Saved data entries:

*** Begin section ***

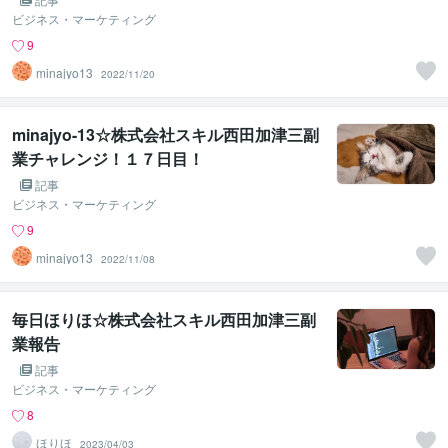
ビジネス・マーケティング
9
minajyo13
2022/11/20
minajyo-13☆株式会社スキル西田加津三副
業チャレンジ！１７日目！
記事
ビジネス・マーケティング
9
minajyo13
2022/11/08
毎日ほりほ☆株式会社スキル西田加津三副
業報告
記事
ビジネス・マーケティング
8
ほりほ
2023/04/03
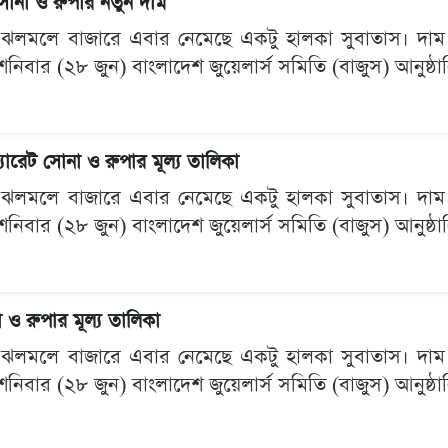
োনা ও রুপার নতুন দাম
র ঝলমলে বাজারে এবার নেমেছে একটু হালকা সুবাতাস। দাম
র শনিবার (২৮ জুন) বাংলাদেশ জুয়েলার্স সমিতি (বাজুস) আনুষ্
রেট সোনা ও রুপার মূল্য তালিকা
র ঝলমলে বাজারে এবার নেমেছে একটু হালকা সুবাতাস। দাম
র শনিবার (২৮ জুন) বাংলাদেশ জুয়েলার্স সমিতি (বাজুস) আনুষ্
ও রুপার মূল্য তালিকা
র ঝলমলে বাজারে এবার নেমেছে একটু হালকা সুবাতাস। দাম
র শনিবার (২৮ জুন) বাংলাদেশ জুয়েলার্স সমিতি (বাজুস) আনুষ্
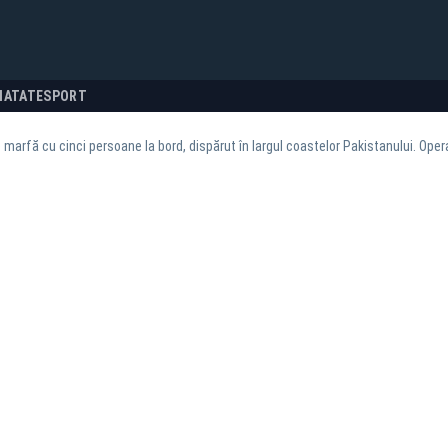
NATATE
SPORT
 marfă cu cinci persoane la bord, dispărut în largul coastelor Pakistanului. Ope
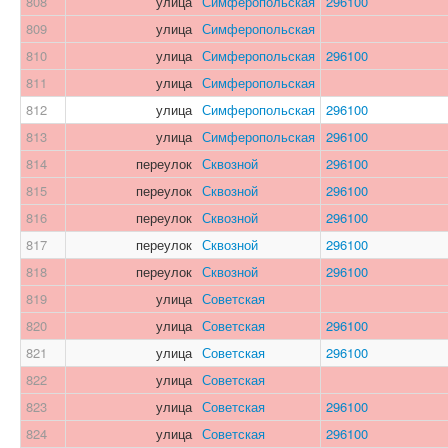
808
улица
Симферопольская
296100
809
улица
Симферопольская
810
улица
Симферопольская
296100
811
улица
Симферопольская
812
улица
Симферопольская
296100
813
улица
Симферопольская
296100
814
переулок
Сквозной
296100
815
переулок
Сквозной
296100
816
переулок
Сквозной
296100
817
переулок
Сквозной
296100
818
переулок
Сквозной
296100
819
улица
Советская
820
улица
Советская
296100
821
улица
Советская
296100
822
улица
Советская
823
улица
Советская
296100
824
улица
Советская
296100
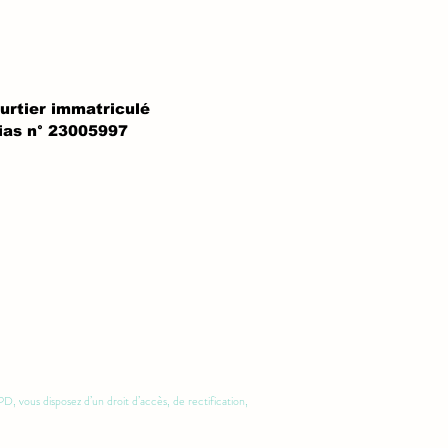
urtier immatriculé
ias n° 23005997
vous disposez d’un droit d’accès, de rectification,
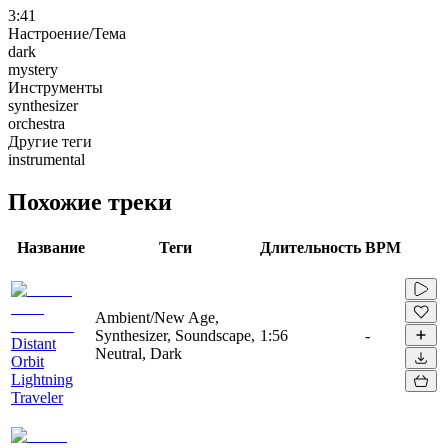
3:41
Настроение/Тема
dark
mystery
Инструменты
synthesizer
orchestra
Другие теги
instrumental
Похожие треки
Название
Теги
Длительность
BPM
Ambient/New Age,
Synthesizer, Soundscape,
1:56
-
Distant
Neutral, Dark
Orbit
Lightning
Traveler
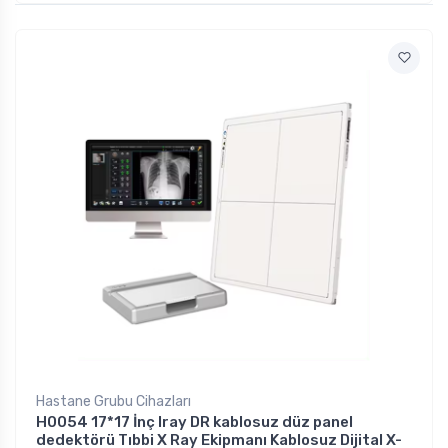
Hastane Grubu Cihazları
H0054 17*17 İnç Iray DR kablosuz düz panel
dedektörü Tıbbi X Ray Ekipmanı Kablosuz Dijital X-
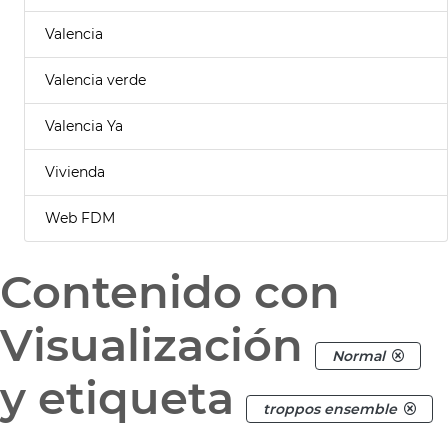
Valencia
Valencia verde
Valencia Ya
Vivienda
Web FDM
Contenido con
Visualización
Normal
y etiqueta
troppos ensemble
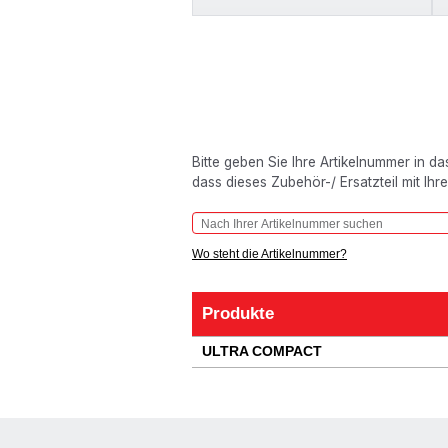
Bitte geben Sie Ihre Artikelnummer in d
dass dieses Zubehör-/ Ersatzteil mit Ihr
Wo steht die Artikelnummer?
Produkte
Produkte
ULTRA COMPACT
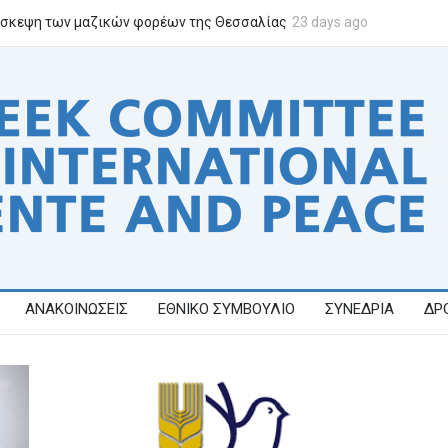
σκεψη των μαζικών φορέων της Θεσσαλίας
23 days ago
Επιτροπή Ειρήνης Ελ
ΑΝΑΚΟΙΝΩΣΕΙΣ
ΕΘΝΙΚΟ ΣΥΜΒΟΥΛΙΟ
ΣΥΝΕΔΡΙΑ
ΔΡ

*** End section ***

§ **JOB**
Every entry is to be transcribed exactly, but the pictures are to be left out.

§ **THE ANSWER**
ビジネス・マーケティング
9
minajyo13
2022/11/20
minajyo-13☆株式会社スキル西田加津三副
業チャレンジ！１７日目！
記事
ビジネス・マーケティング
9
minajyo13
2022/11/08
毎日ほりほ☆株式会社スキル西田加津三副
業報告
記事
ビジネス・マーケティング
8
ほりほ
2023/04/03
োনা ও রুপার নতুন দাম
র ঝলমলে বাজারে এবার নেমেছে একটু হালকা সুবাতাস। দাম
র শনিবার (২৮ জুন) বাংলাদেশ জুয়েলার্স সমিতি (বাজুস) আনুষ্
রেট সোনা ও রুপার মূল্য তালিকা
র ঝলমলে বাজারে এবার নেমেছে একটু হালকা সুবাতাস। দাম
র শনিবার (২৮ জুন) বাংলাদেশ জুয়েলার্স সমিতি (বাজুস) আনুষ্
ও রুপার মূল্য তালিকা
র ঝলমলে বাজারে এবার নেমেছে একটু হালকা সুবাতাস। দাম
র শনিবার (২৮ জুন) বাংলাদেশ জুয়েলার্স সমিতি (বাজুস) আনুষ্
NATATE
SPORT
 marfă cu cinci persoane la bord, dispărut în largul coastelor Pakistanului. Ope
808
улица
Симферопольская
296100
809
улица
Симферопольская
810
улица
Симферопольская
296100
811
улица
Симферопольская
812
улица
Симферопольская
296100
813
улица
Симферопольская
296100
814
переулок
Сквозной
296100
815
переулок
Сквозной
296100
816
переулок
Сквозной
296100
817
переулок
Сквозной
296100
818
переулок
Сквозной
296100
819
улица
Советская
820
улица
Советская
296100
821
улица
Советская
296100
822
улица
Советская
823
улица
Советская
296100
824
улица
Советская
296100
urtier immatriculé
ias n° 23005997
vous disposez d’un droit d’accès, de rectification,
3:41
Настроение/Тема
dark
mystery
Инструменты
synthesizer
orchestra
Другие теги
instrumental
Похожие треки
Название
Теги
Длительность
BPM
Ambient/New Age,
Synthesizer, Soundscape,
1:56
-
Distant
Neutral, Dark
Orbit
Lightning
Traveler
Hastane Grubu Cihazları
H0054 17*17 İnç Iray DR kablosuz düz panel
dedektörü Tıbbi X Ray Ekipmanı Kablosuz Dijital X-
Valencia
Valencia verde
Valencia Ya
Vivienda
Web FDM
Contenido con
Visualización
Normal
y etiqueta
troppos ensemble
Bitte geben Sie Ihre Artikelnummer in d
dass dieses Zubehör-/ Ersatzteil mit Ihr
Wo steht die Artikelnummer?
Produkte
Produkte
ULTRA COMPACT
σκεψη των μαζικών φορέων της Θεσσαλίας
23 days ago
Επιτροπή Ειρήνης Ελ
ΑΝΑΚΟΙΝΩΣΕΙΣ
ΕΘΝΙΚΟ ΣΥΜΒΟΥΛΙΟ
ΣΥΝΕΔΡΙΑ
ΔΡ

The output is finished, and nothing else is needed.